عنوان مقاله [English]
Introduction: Soil salinization is increasing across developing world countries and agricultural production is decreasing as a result of this stress. Climate change could adversely affect soil salinization trend through the decrease in rainfall and increased evapotranspiration in arid regions. Policy and decision makers require continuous and quantitative monitoring of soil salinity to adapt with the adverse effects of climate change and increasing need for food. Indices derived from near surface or satellite based sensors are increasingly applied for monitoring of soil salinity so a considerable number of these indices are introduced already for soil salinity monitoring. Different regression methods have been already used for modeling and verification of developed models amongst them multiple linear regression (including stepwise, forward selection and backward elimination) and partial least square regression are the most important methods.
Materials and Methods: To evaluate different approaches for modeling soil salinity against remotely sensed data, an area of about 50000 ha was selected in Sabzevar- Davarzan plain during 2013 and 2014 years. The locations of sampling points were determined using Latin Hypercube Sampling (LHS) strategy. Sampling density was 97 points for 2013 and 25 points for 2014. All points were sampled down to 90 cm depth in 30 cm increments. Totally 366 soil samples were analyzed in the laboratory for electrical conductivity of saturated extract. Electromagnetic induction device (EM38) was also used to measure bulk soil electrical conductivity for the sampling points at the first year and sampling points and 8 points around it at the second year. Totally 97 and 225 EM measurements were also recorded for first and second years respectively. Mean measured soil EC data were calibrated against the EM measurements. Finding the fair correlations, the EM and EC data could be converted to each other. 23 spectral indices derived from Landsat 8 images in the sampling dates along with DEM were used as independent variables. Multiple Linear Regression (MLR) and Partial Least Square Regression (PLSR) methods were evaluated for their fitness in predicting soil salinity from independent variables in different calibration and verification datasets.
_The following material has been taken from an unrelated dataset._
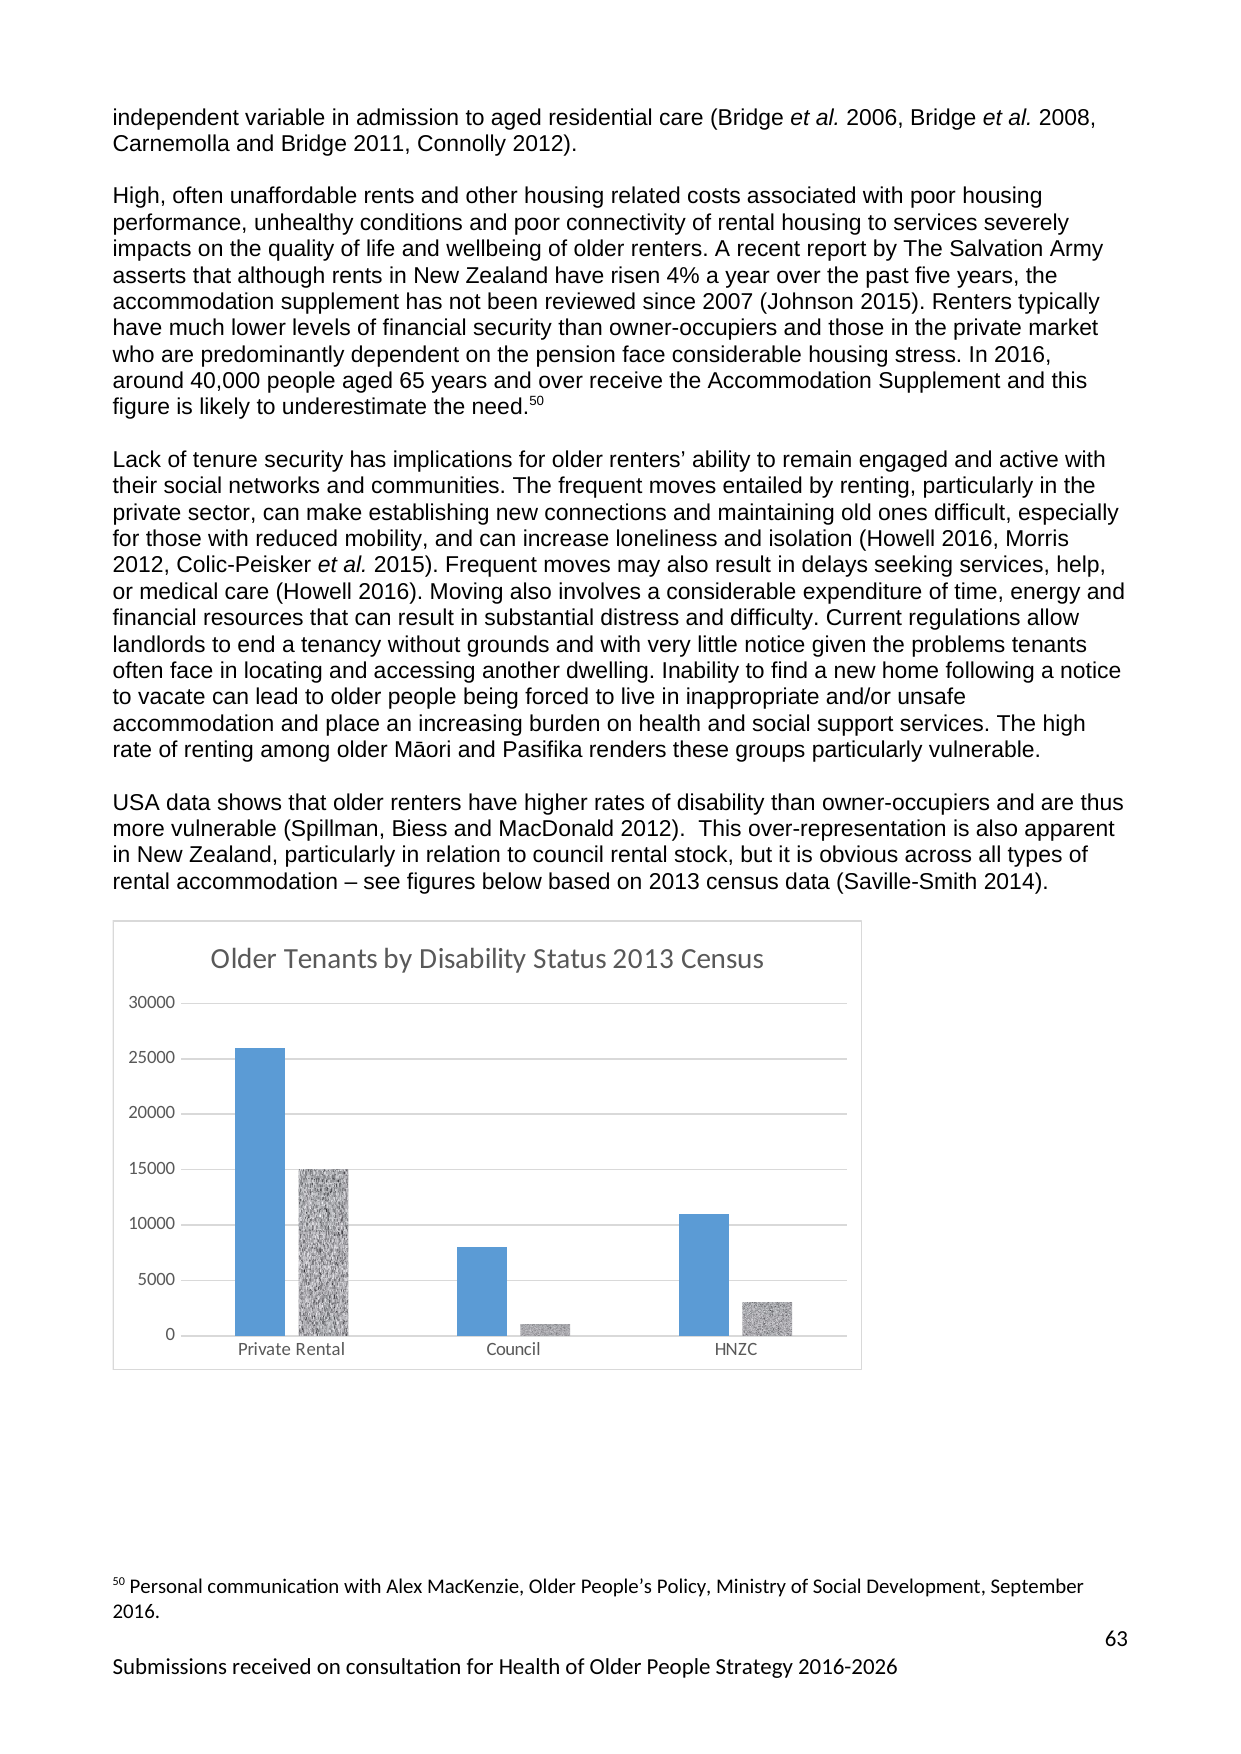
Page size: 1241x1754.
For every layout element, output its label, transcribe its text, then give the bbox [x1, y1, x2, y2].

Results and Discussion: Different multiple linear regression approaches using the first year data for training and second year data for testing the models and vice versa were evaluated which produced determination coefficients of about 22 to 88 percent in the training dataset but this regression did not reach to 29 percent in the test dataset. Due to the multiple co-linearity amongst the independent variables the multiple linear regression methods were not applicable to all variables. Excluding the co-linear variables, log- transforming and randomizing them into train and test datasets improved the determination coefficient of model and its validation at an acceptable level. Application of partial least square regression using the original and log- transformed data of first and second years as train and test datasets and vice versa introduced determination coefficients of about 39 to 85 percent in the training dataset but were not able to predict in the test dataset. Random dividing of all data into train and test datasets considerably increased the determination coefficient in the verification dataset. Repeating the randomization showed that the approach has the required consistency for predicting the coefficients of variables.
Conclusions: Wide range of independent variable could be used for predicting soil salinity from remotely sensed data and indices. On the other hand the independent variables generally show multi-colinearity amongst themselves. Correlation matrix, variance inflation factor and tolerance indices could be used to identify multi-colinearity. Removing or scaling the variable with high colinearity could improve the regression. Different data transformation methods including log- transformation could also significantly improve the strength of regression. In this research EM data showed more significant correlations with spectral indices in comparison with laboratorial measured EC data. As the EM38 device measures the reflectance in special range of spectrum this higher correlation could be expected. Such models should be calibrated and verified against ground truth data. Generally a part of data set is used for calibrating (making the model) and the remained for verifying (testing the model). Random dividing of the total data of 2 years into calibration (2/3 of data) and verification (1/3 of data) could significantly improve the regression in the verification data set. This procedure increases the range of variability for data used for calibration and verification and prevents outlier predictions.